** Opening EXTRACT TO READ block **
The St. Charles City Bakery is a historic commercial building constructed in St. Charles, Minnesota, United States, in 1876. It was listed on the National Register of Historic Places in 1984 for its local significance in the theme of commerce. It was nominated for being the last remnant of St. Charles' original business district, which was lost to an 1891 fire and relocation to a more central, trackside location.

==Description==
The St. Charles City Bakery is a two-story brick building with a footprint of 20 by 40 ft. It stands on a limestone basement. The semicircular arches over the windows and doors are characteristic of Italianate architecture, a popular style at the time of its construction.

The principle façade, facing west, has a central entryway flanked by a symmetrical window on either side. Wood panels under the two windows complement the paneling of the double doors. All three apertures are topped by semicircular windows set into brick arches and divided into four equal wedges by muntins. A belt course between the first and second floors and a cornice at the roofline bring some low-relief decoration to the otherwise plain façade.

The building originally had exposed red brick, but the walls have since been painted over. A wooden stairway on the north side, leading up to a second-floor entry at what was once just a window, is also a later addition. A one-story wing of concrete block was added to the south in 1913. This was later removed and then replaced with a metal shed.
** Closing EXTRACT TO READ block **
** Opening DATA SEGMENT block **
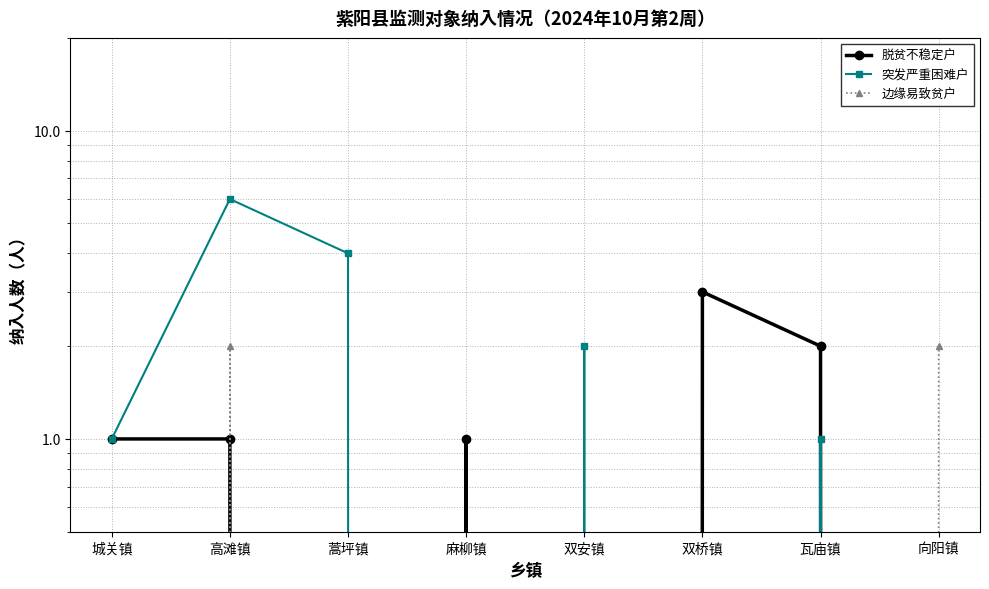

What is the sum of all 脱贫不稳定户 values?

8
** Closing DATA SEGMENT block **
WRITTEN TASK 1
Using the text about the St. Charles City Bakery, decide whether each statement agrees with it: (a) the building was listed on the National Register of Historic Places in 1984; (b) the building stands on a brick basement; (c) the concrete block wing added in 1913 is still in place. Answer yes or no for each, and quote the deciding words of the text.
WRITTEN TASK 2
Please extract the passage of the text about the St. Charles City Bakery between "The principle façade, facing" and "otherwise plain façade.", inclusive.
You won't need the data for this work.

ANSWER 1
(a) Yes: "It was listed on the National Register of Historic Places in 1984"
(b) No: "It stands on a limestone basement."
(c) No: "This was later removed and then replaced with a metal shed."

ANSWER 2
The principle façade, facing west, has a central entryway flanked by a symmetrical window on either side. Wood panels under the two windows complement the paneling of the double doors. All three apertures are topped by semicircular windows set into brick arches and divided into four equal wedges by muntins. A belt course between the first and second floors and a cornice at the roofline bring some low-relief decoration to the otherwise plain façade.